Functional genomics of critical illness and injury

Despite the increasing wealth of available patient information, diagnosis in the intensive care unit (ICU) remains paradoxically and frustratingly difficult. This is caused, in part, by the complicated nature of critical illness coupled with the frequent inability of ICU patients to communicate. All critical care physicians can attest to the frustration of suspecting that there is a pathologic process lurking somewhere within, leaving only the subtlest clues. For example, consider the critically ill patient with a mild leukocytosis and a new low-grade fever. Is there an infection? Is it sepsis? If so, where is the source? The computed tomographic scan of the abdomen or chest is frequently nonspecific and has not made obsolete the diagnostic utility of careful, serial physical examinations. Cultures of sputum, blood, urine, or cerebrospinal fluid are neither fast nor sensitive. The diagnostic armamentarium abounds with other laboratory tests, such as serum electrolytes, liver function tests, lactic acid levels, and coagulation profiles, that by themselves serve only as markers of organ dysfunction. Should broad-spectrum antibiotics be started empirically? As a result of their indiscriminate use, nosocomial infections with multidrugresistant organisms continue to rise with alarming frequency. In the back of the clinician’s mind, other haunting questions are whispered: Is this the start of multiple organ dysfunction syndrome (MODS)? If so, will it lead to death? How can these issues be resolved? Recent advances in biotechnology and the sequencing of the human genome offer unprecedented opportunities to increase our understanding of critical illness and injury. More importantly, the exciting new field of functional genomics will provide the scientific basis for dramatic improvements in the accuracy of diagnostic and prognostic tests and for identifying new therapeutic targets (1).
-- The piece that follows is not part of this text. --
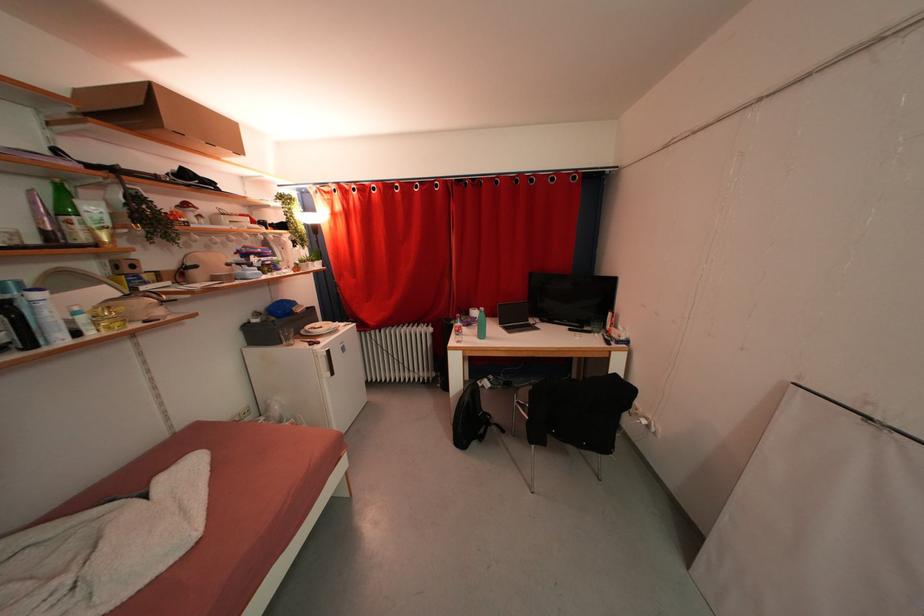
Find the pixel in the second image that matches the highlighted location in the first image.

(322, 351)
In the examples cited above, for instance, whole-genome changes in circulating leukocyte transcription and translation can be examined to determine what these cells “know” that the patients, numerous available blood tests, and sophisticated radiologic studies cannot tell. This review summarizes the new investigative paradigms, technology, and analysis that make broad-scale genomics possible, along with some recent data from studies of critical illness and injury in patients and clinically relevant animal models (2– 6).